**PROVIDED DATA**

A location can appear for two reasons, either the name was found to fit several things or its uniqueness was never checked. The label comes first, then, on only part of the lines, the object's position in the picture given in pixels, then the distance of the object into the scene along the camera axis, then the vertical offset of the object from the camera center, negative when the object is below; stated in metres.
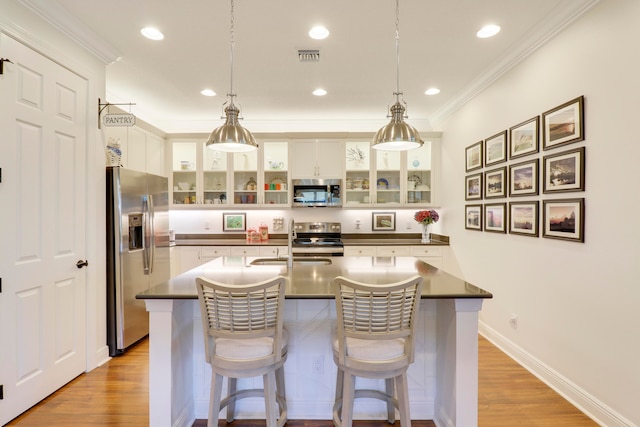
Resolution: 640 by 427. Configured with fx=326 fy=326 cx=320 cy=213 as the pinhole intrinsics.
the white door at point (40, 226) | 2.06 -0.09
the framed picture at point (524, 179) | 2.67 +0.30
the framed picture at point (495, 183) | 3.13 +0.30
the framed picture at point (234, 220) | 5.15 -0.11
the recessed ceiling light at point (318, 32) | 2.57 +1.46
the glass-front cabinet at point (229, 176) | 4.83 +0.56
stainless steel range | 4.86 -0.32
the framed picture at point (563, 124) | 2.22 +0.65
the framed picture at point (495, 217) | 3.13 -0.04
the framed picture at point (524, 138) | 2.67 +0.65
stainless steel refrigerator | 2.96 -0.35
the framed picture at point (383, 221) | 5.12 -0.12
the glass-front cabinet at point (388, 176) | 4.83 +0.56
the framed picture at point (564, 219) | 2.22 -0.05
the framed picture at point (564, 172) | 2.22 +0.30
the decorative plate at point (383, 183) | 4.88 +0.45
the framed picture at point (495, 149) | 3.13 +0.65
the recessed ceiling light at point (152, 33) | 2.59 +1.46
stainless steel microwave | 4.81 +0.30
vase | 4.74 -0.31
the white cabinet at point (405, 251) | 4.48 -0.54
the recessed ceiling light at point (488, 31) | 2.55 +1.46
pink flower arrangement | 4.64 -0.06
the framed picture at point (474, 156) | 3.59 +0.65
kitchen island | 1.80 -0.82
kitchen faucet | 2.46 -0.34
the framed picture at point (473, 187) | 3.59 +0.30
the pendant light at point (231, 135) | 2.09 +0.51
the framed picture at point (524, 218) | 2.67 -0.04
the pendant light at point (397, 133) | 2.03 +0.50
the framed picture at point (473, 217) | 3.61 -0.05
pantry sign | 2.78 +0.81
==
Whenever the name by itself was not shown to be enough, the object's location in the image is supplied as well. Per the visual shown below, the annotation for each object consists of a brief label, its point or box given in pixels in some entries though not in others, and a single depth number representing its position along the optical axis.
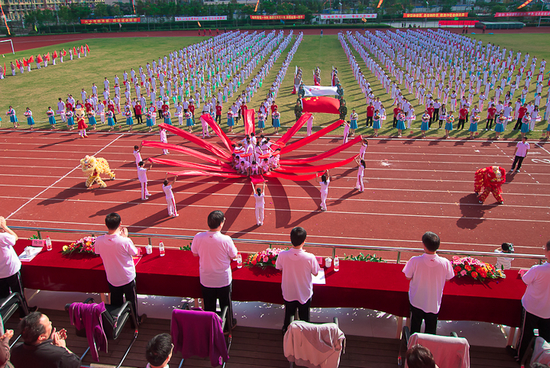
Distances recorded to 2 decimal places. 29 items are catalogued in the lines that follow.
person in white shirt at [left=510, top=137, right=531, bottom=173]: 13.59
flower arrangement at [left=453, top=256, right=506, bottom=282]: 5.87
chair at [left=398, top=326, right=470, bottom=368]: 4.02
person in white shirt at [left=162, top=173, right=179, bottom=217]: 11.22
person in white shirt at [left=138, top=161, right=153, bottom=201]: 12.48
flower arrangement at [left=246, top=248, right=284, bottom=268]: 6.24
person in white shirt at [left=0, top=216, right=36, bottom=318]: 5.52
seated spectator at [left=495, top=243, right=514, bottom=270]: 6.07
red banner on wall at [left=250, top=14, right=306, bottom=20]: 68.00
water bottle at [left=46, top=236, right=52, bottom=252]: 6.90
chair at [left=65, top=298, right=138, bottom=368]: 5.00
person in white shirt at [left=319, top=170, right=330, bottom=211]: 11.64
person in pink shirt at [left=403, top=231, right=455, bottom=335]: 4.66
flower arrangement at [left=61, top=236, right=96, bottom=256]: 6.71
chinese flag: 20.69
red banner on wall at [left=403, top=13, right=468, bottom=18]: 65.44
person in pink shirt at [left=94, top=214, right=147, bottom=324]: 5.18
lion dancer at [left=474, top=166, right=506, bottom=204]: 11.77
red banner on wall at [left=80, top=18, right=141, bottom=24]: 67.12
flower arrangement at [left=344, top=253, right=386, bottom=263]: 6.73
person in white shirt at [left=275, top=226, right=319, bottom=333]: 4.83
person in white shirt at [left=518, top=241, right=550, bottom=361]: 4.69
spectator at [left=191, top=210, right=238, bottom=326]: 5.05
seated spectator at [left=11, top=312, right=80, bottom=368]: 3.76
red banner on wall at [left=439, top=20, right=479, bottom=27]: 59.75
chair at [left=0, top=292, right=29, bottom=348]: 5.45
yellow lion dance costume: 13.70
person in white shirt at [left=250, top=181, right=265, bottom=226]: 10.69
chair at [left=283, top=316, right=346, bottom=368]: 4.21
==
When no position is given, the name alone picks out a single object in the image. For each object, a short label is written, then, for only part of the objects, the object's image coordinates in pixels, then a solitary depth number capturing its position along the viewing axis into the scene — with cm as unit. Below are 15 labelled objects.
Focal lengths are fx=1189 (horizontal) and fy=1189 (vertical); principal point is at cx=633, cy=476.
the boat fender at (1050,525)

**WORK INSTRUCTIONS**
Please output the lines of the listing above that fall in the stretch from the one with "the framed picture at point (383, 221)" through the one with "the decorative plate", exactly and only those.

**YOUR SOLUTION**
the framed picture at point (383, 221) | 5.12 -0.12
the glass-front cabinet at point (388, 176) | 4.83 +0.56
the framed picture at point (564, 219) | 2.22 -0.05
the framed picture at point (564, 172) | 2.22 +0.30
the decorative plate at point (383, 183) | 4.88 +0.45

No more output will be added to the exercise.